Der Kutter wurde unter der Regie der SHiP-Stiftung Haus im Park zusammen mit Geflüchteten über Jahre restauriert, vor allem in einer eigens gebauten Werft auf dem Gelände der Stadtteilschule Bergedorf (GSB). Vor zwei Jahren war dann die Bootstaufe, lief die „Borgesch“ am Hohendeicher See vom Stapel.

Zweimaster musste vorgewässert werden, damit das Holz aufquillt

Sie wurde damals an das Freizeitheim und Segelzentrum Haus Warwisch übergeben. Die notwendigen Restarbeiten zogen sich aufgrund der Einschränkungen durch die Corona-Pandemie in die Länge, sodass die „Borgesch“ erst jetzt, im frühen Herbst, startklar auf der Elbe liegt. Vergangenes Jahr konnte wegen Corona auch nur wenig gesegelt werden.

„An der Restaurierung des maroden Kahns beteiligten sich Geflüchtete aus diversen Unterkünften, die die Gewerbeschule in Bergedorf-West besuchen“, sagt Renate Nietzschmann vom Vorstand der Stiftung und Projektleiterin. Rund 170.000 Euro kostete die Grundsanierung des Holzbootes.

Stiftungen und Privatpersonen gaben die nötigen Mittel

„Das Geld stammt von Stiftungen und Privatpersonen, darunter auch solche, die hier fleißig mit anpacken“, sagt Renate Nietzschmann. Denn die Arbeit sei nur vorerst beendet, so Mertins: „Es gibt immer etwas zu tun bei so einem Schiff.“ Die Freunde der „Borgesch“ hätten bereits ihre Unterstützung zugesagt, so Renate Nietzschmann.
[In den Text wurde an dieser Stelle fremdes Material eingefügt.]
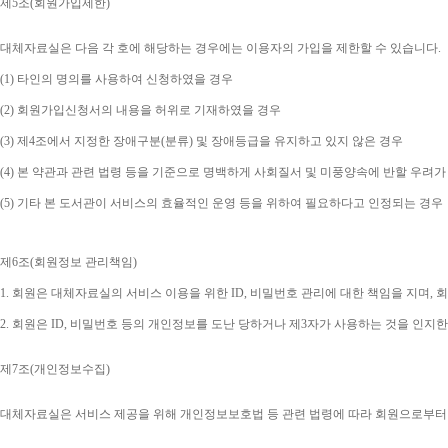
제
5
조
(
회원가입제한
)
대체자료실은 다음 각 호에 해당하는 경우에는 이용자의 가입을 제한할 수 있습니다
.
(1) 
타인의 명의를 사용하여 신청하였을 경우
(2) 
회원가입신청서의 내용을 허위로 기재하였을 경우
(3) 
제
4
조에서 지정한 장애구분
(
분류
) 
및 장애등급을 유지하고 있지 않은 경우
(4) 
본 약관과 관련 법령 등을 기준으로 명백하게 사회질서 및 미풍양속에 반할 우려가
(5) 
기타 본 도서관이 서비스의 효율적인 운영 등을 위하여 필요하다고 인정되는 경우
제
6
조
(
회원정보 관리책임
)
1. 
회원은 대체자료실의 서비스 이용을 위한 
ID, 
비밀번호 관리에 대한 책임을 지며
, 
회
2. 
회원은 
ID, 
비밀번호 등의 개인정보를 도난 당하거나 제
3
자가 사용하는 것을 인지한
제
7
조
(
개인정보수집
)
대체자료실은 서비스 제공을 위해 개인정보보호법 등 관련 법령에 따라 회원으로부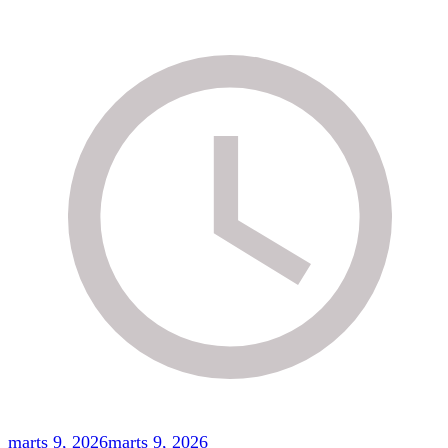
marts 9, 2026
marts 9, 2026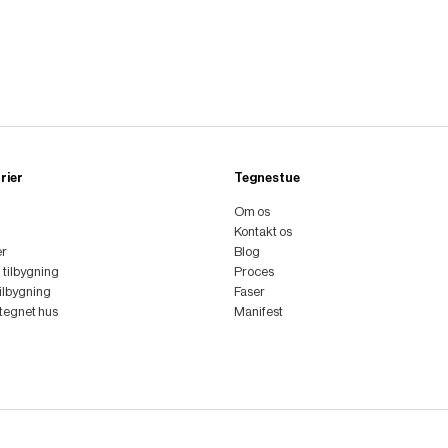
rier
Tegnestue
Om os
Kontakt os
er
Blog
l tilbygning
Proces
tilbygning
Faser
ttegnet hus
Manifest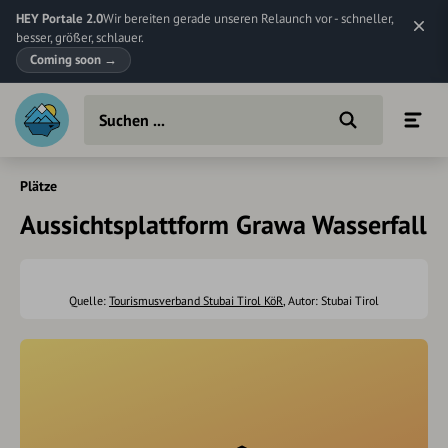
HEY Portale 2.0
Wir bereiten gerade unseren Relaunch vor - schneller,
besser, größer, schlauer.
Coming soon
→
Plätze
Aussichtsplattform Grawa Wasserfall
Quelle:
Tourismusverband Stubai Tirol KöR
, Autor: Stubai Tirol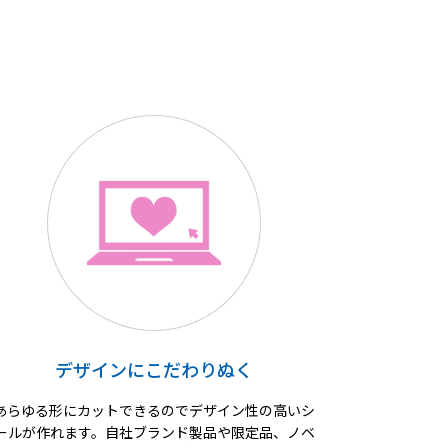
デザインにこだわりぬく
あらゆる形にカットできるのでデザイン性の高いシ
ールが作れます。自社ブランド製品や限定品、ノベ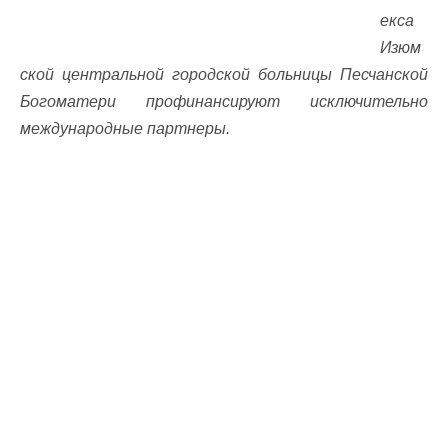
екса
Изюм
ской центральной городской больницы Песчанской
Богоматери профинансируют исключительно
международные партнеры.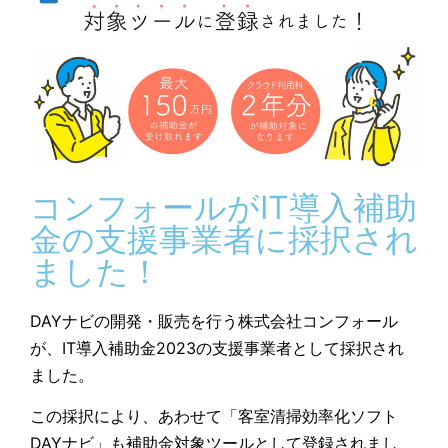
コンフォールがIT導入補助
金の支援事業者に採択され
ました！
DAYナビの開発・販売を行う株式会社コンフォール
が、IT導入補助金2023の支援事業者として採択され
ました。
この採択により、あわせて「客室清掃効率化ソフト
DAYナビ」も補助金対象ツールとして登録されまし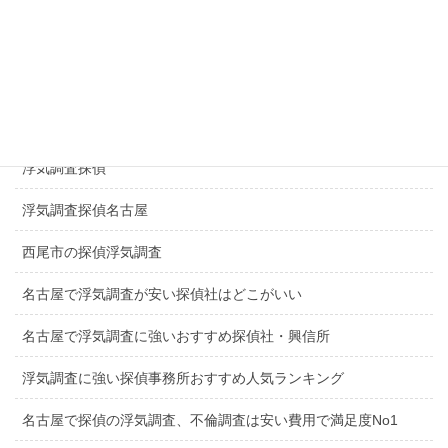
探偵日進市
探偵長久手市
一宮市探偵浮気調査
浮気調査探偵
浮気調査探偵名古屋
西尾市の探偵浮気調査
名古屋で浮気調査が安い探偵社はどこがいい
名古屋で浮気調査に強いおすすめ探偵社・興信所
浮気調査に強い探偵事務所おすすめ人気ランキング
名古屋で探偵の浮気調査、不倫調査は安い費用で満足度No1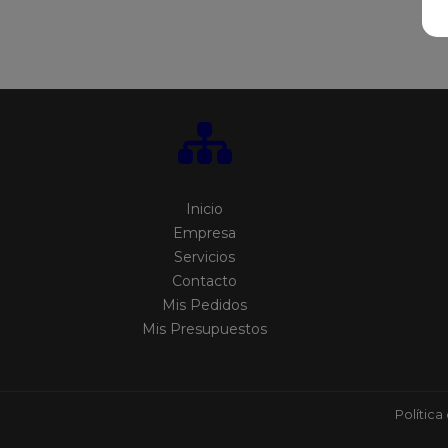
Inicio
Empresa
Servicios
Contacto
Mis Pedidos
Mis Presupuestos
Política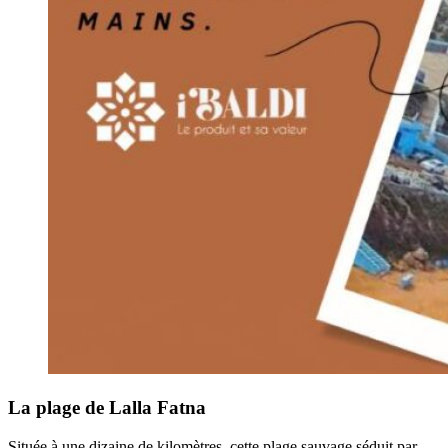
La plage de Lalla Fatna
Située à une dizaine de kilomètres, cette plage sauvage séduit par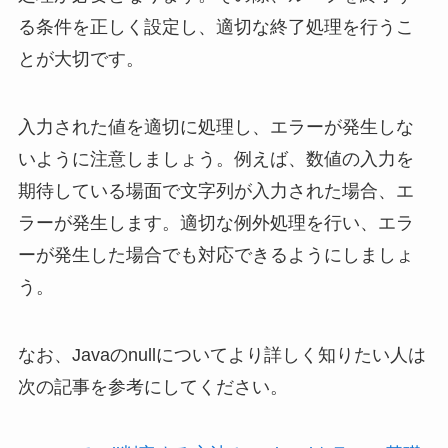
る条件を正しく設定し、適切な終了処理を行うこ
とが大切です。
入力された値を適切に処理し、エラーが発生しな
いように注意しましょう。例えば、数値の入力を
期待している場面で文字列が入力された場合、エ
ラーが発生します。適切な例外処理を行い、エラ
ーが発生した場合でも対応できるようにしましょ
う。
なお、Javaのnullについてより詳しく知りたい人は
次の記事を参考にしてください。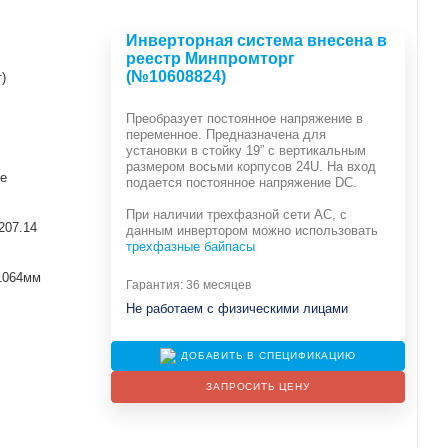
Инверторная система внесена в
реестр Минпромторг
(№10608824)
)
Преобразует постоянное напряжение в
переменное. Предназначена для
установки в стойку 19” с вертикальным
размером восьми корпусов 24U. На вход
е
подается постоянное напряжение DC.
При наличии трехфазной сети АС, с
207.14
данным инвертором можно использовать
трехфазные байпасы
1064мм
Гарантия: 36 месяцев
Не работаем с физическими лицами
ДОБАВИТЬ В СПЕЦИФИКАЦИЮ
ЗАПРОСИТЬ ЦЕНУ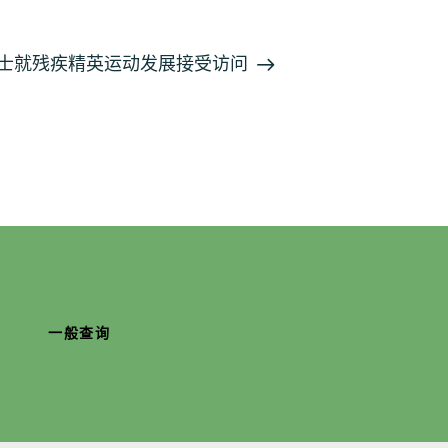
士就残疾精英运动发展接受访问
一般查询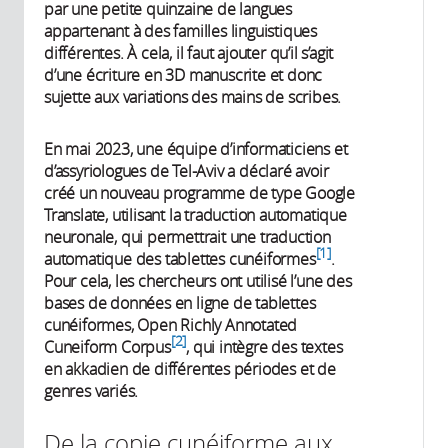
par une petite quinzaine de langues
appartenant à des familles linguistiques
différentes. À cela, il faut ajouter qu’il s’agit
d’une écriture en 3D manuscrite et donc
sujette aux variations des mains de scribes.
En mai 2023, une équipe d’informaticiens et
d’assyriologues de Tel-Aviv a déclaré avoir
créé un nouveau programme de type Google
Translate, utilisant la traduction automatique
neuronale, qui permettrait une traduction
1
automatique des tablettes cunéiformes
.
Pour cela, les chercheurs ont utilisé l’une des
bases de données en ligne de tablettes
cunéiformes, Open Richly Annotated
2
Cuneiform Corpus
, qui intègre des textes
en akkadien de différentes périodes et de
genres variés.
De la copie cunéiforme aux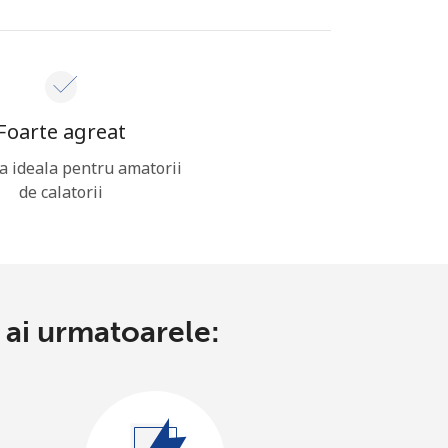
Foarte agreat
a ideala pentru amatorii
de calatorii
 ai urmatoarele: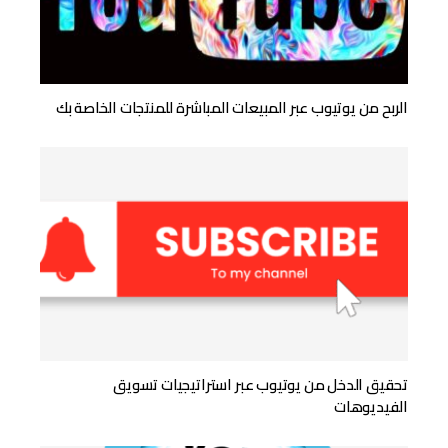
الربح من يوتيوب عبر المبيعات المباشرة للمنتجات الخاصة بك
تحقيق الدخل من يوتيوب عبر استراتيجيات تسويق
الفيديوهات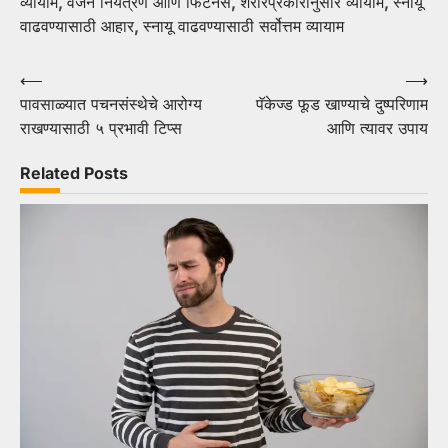
व्यायाम
,
वजन नियंत्रण आणि फिटनेस
,
शरीरप्रकारानुसार व्यायाम
,
स्नायू
वाढवण्यासाठी आहार
,
स्नायू वाढवण्यासाठी सर्वोत्तम व्यायाम
Post
⟵
⟶
पावसाळ्यात पचनसंस्थेचे आरोग्य
पॅकेज्ड फूड खाण्याचे दुष्परिणाम
navigation
राखण्यासाठी ५ प्रभावी टिप्स
आणि त्यावर उपाय
Related Posts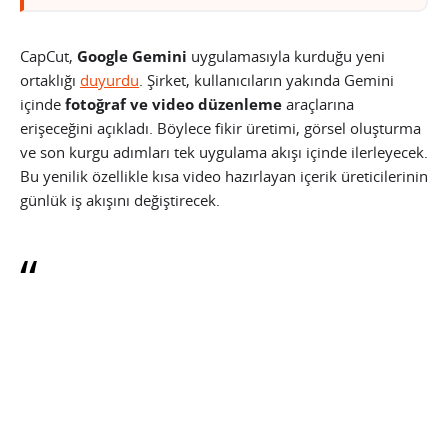
CapCut,
Google Gemini
uygulamasıyla kurduğu yeni
ortaklığı
duyurdu
. Şirket, kullanıcıların yakında Gemini
içinde
fotoğraf ve video düzenleme
araçlarına
erişeceğini açıkladı. Böylece fikir üretimi, görsel oluşturma
ve son kurgu adımları tek uygulama akışı içinde ilerleyecek.
Bu yenilik özellikle kısa video hazırlayan içerik üreticilerinin
günlük iş akışını değiştirecek.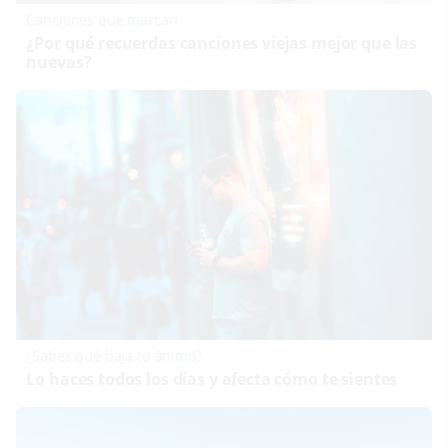
Canciones que marcan
¿Por qué recuerdas canciones viejas mejor que las
nuevas?
¿Sabes qué baja tu ánimo?
Lo haces todos los días y afecta cómo te sientes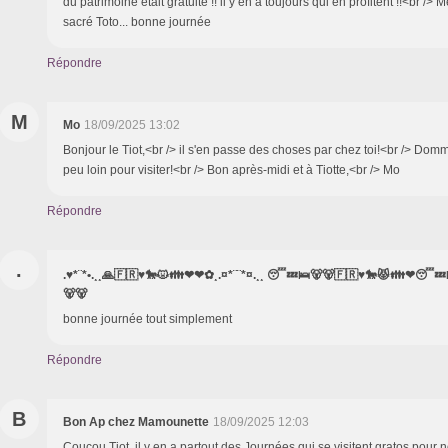
du patrimoine était gratuite !! il y en a toujours qui en profitent !!<br /> 
sacré Toto... bonne journée
Répondre
M
Mo
18/09/2025 13:02
Bonjour le Tiot,<br /> il s'en passe des choses par chez toi!<br /> Dom
peu loin pour visiter!<br /> Bon après-midi et à Tiotte,<br /> Mo
Répondre
.
.♥*¨*•.¸¸🙏🇫🇷♥️🐎😾👪❤❤✿¸.¤*¨¨*¤.¸¸ 😴💤🛌🐻🐻🇫🇷♥️🐎😾👪❤😴💤
🐻🐻
bonne journée tout simplement
Répondre
B
Bon Ap chez Mamounette
18/09/2025 12:03
Coucou Tiot, il y en a partout des Journées qui se visitent gratos pour 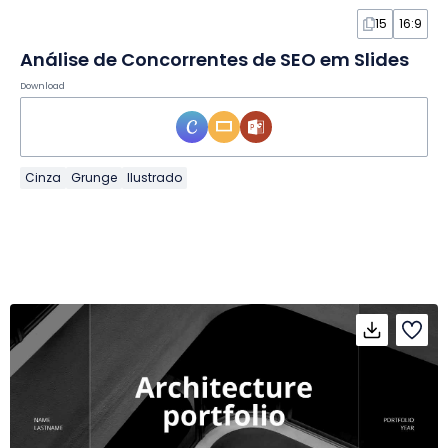
15
16:9
Análise de Concorrentes de SEO em Slides
Download
Cinza
Grunge
Ilustrado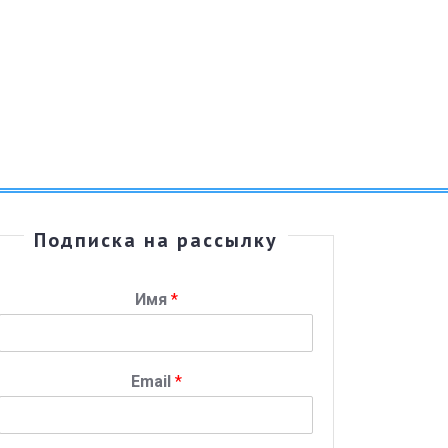
Подписка на рассылку
Имя
*
Email
*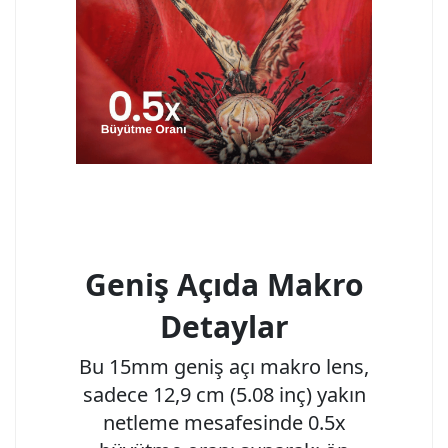
Geniş Açıda Makro
Detaylar
Bu 15mm geniş açı makro lens,
sadece 12,9 cm (5.08 inç) yakın
netleme mesafesinde 0.5x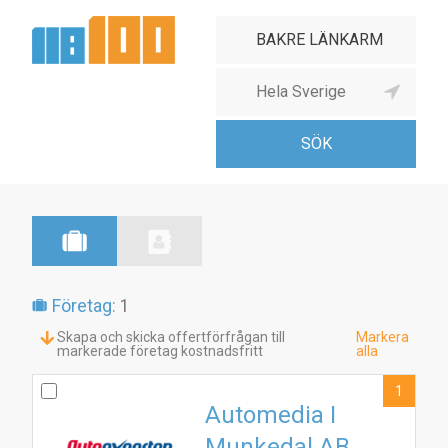
Företag:
1
Skapa och skicka offertförfrågan till
Markera
markerade företag kostnadsfritt
alla
1
Automedia I
Munkedal AB
1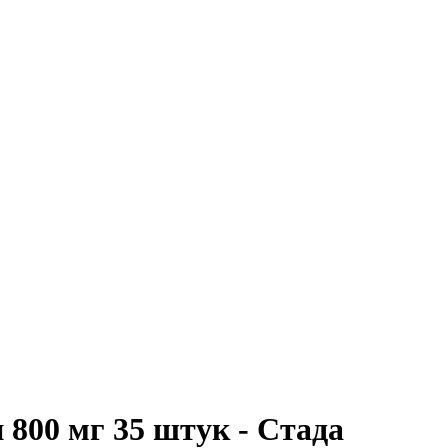
 800 мг 35 штук - Стада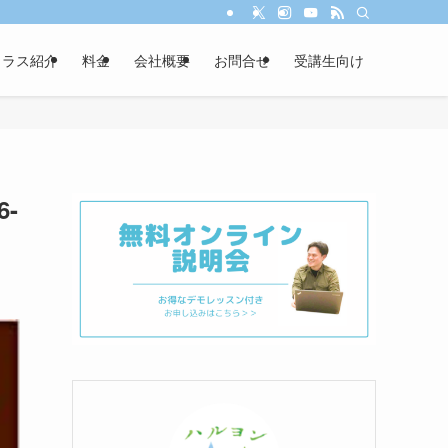
クラス紹介
料金
会社概要
お問合せ
受講生向け
6-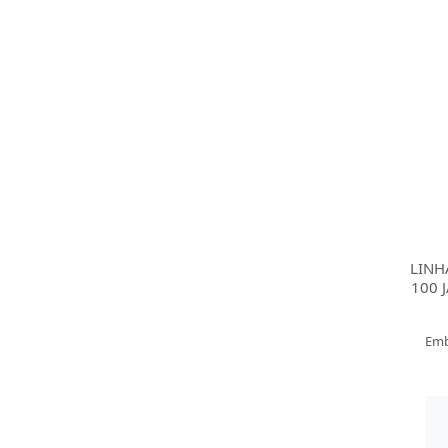
LINH
100 
Emb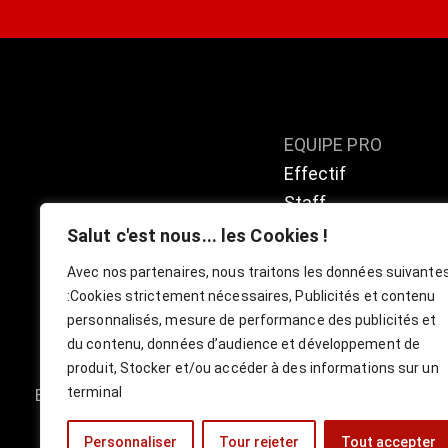
EQUIPE PRO
Effectif
Staff
Calendrier / résulta
Salut c'est nous... les Cookies !
Classement
Avec nos partenaires, nous traitons les données suivante
:
Cookies strictement nécessaires, Publicités et contenu
personnalisés, mesure de performance des publicités et
du contenu, données d’audience et développement de
produit, Stocker et/ou accéder à des informations sur un
terminal
Boutique
Billetterie Officielle ESBVA-LM
Personnaliser
Tour rejeter
Tout accepter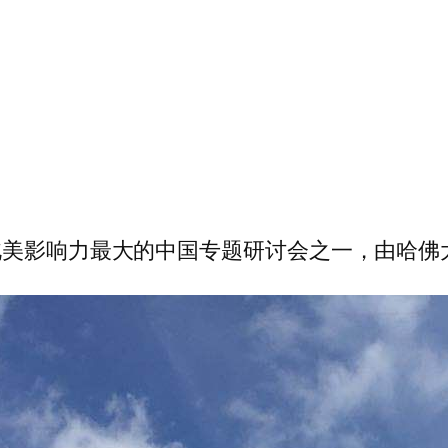
北美影响力最大的中国专题研讨会之一，由哈佛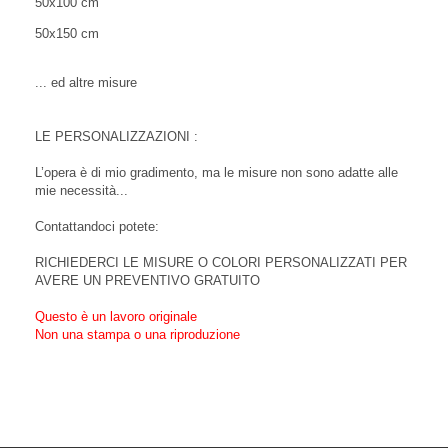
50x100 cm
50x150 cm
... ed altre misure
LE PERSONALIZZAZIONI :
L’opera è di mio gradimento, ma le misure non sono adatte alle
mie necessità...
Contattandoci potete:
RICHIEDERCI LE MISURE O COLORI PERSONALIZZATI PER
AVERE UN PREVENTIVO GRATUITO
Questo è un lavoro originale
Non una stampa o una riproduzione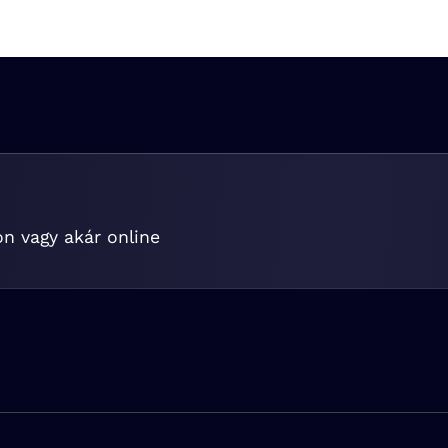
on vagy akár online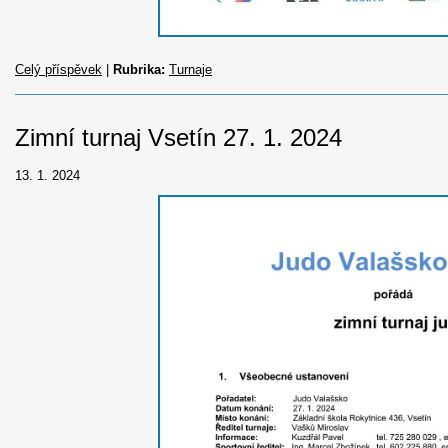
Celý příspěvek
|
Rubrika:
Turnaje
Zimní turnaj Vsetín 27. 1. 2024
13. 1. 2024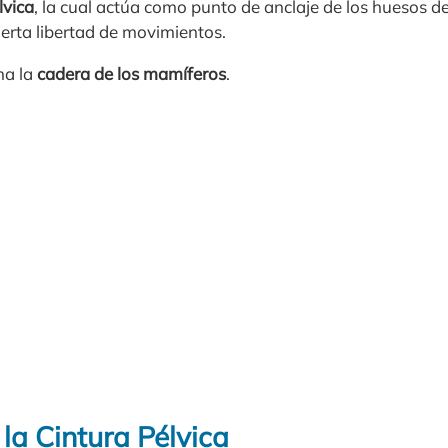
lvica
, la cual actúa como punto de anclaje de los huesos d
ierta libertad de movimientos.
ma la
cadera de los mamíferos
.
la Cintura Pélvica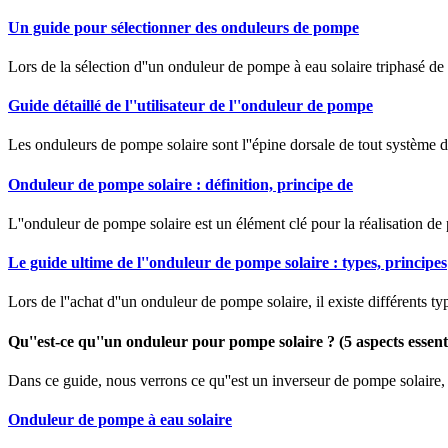
Un guide pour sélectionner des onduleurs de pompe
Lors de la sélection d''un onduleur de pompe à eau solaire triphasé de
Guide détaillé de l''utilisateur de l''onduleur de pompe
Les onduleurs de pompe solaire sont l''épine dorsale de tout système de
Onduleur de pompe solaire : définition, principe de
L''onduleur de pompe solaire est un élément clé pour la réalisation de 
Le guide ultime de l''onduleur de pompe solaire : types, principes
Lors de l''achat d''un onduleur de pompe solaire, il existe différents t
Qu''est-ce qu''un onduleur pour pompe solaire ? (5 aspects essenti
Dans ce guide, nous verrons ce qu''est un inverseur de pompe solaire,
Onduleur de pompe à eau solaire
Das Boot gehörte schon früher einmal dem Haus Warwisch – seit den 1970er-Jahren, bis es Ende der 2000er-Jahre aufgrund seines maroden Zustands ausgemustert worden war. Ein Privatmann erwarb es für einen symbolischen Euro und stellte es in seinen Garten in Aumühle. Der SHiP-Stiftung gelang es, den Zweimaster, der früher den Namen „Wammsch“ trug, günstig zu erwerben.

Geflüchtete beteiligten sich an der Restaurierung des maroden Kahns

Mit der „Wammsch“ waren viele Jugendliche mit Hamburger Straßensozialarbeitern auf Reisen. Das Team vom Haus Warwisch will jungen Menschen kurze und längere Segeltörns mit dem Holzboot ermöglichen. Angedacht ist zudem, auch Geflüchteten Fahrten mit der „Borgesch“ anzubieten.

Die „Borgesch“ ist der dritte Jugendwanderkutter des Segelzentrums am Wrauster Bogen. Einer befindet sich dort, ein weiterer im Jachthafen Zollenspieker – ganz in der Nähe des generalüberholten Zweimasters.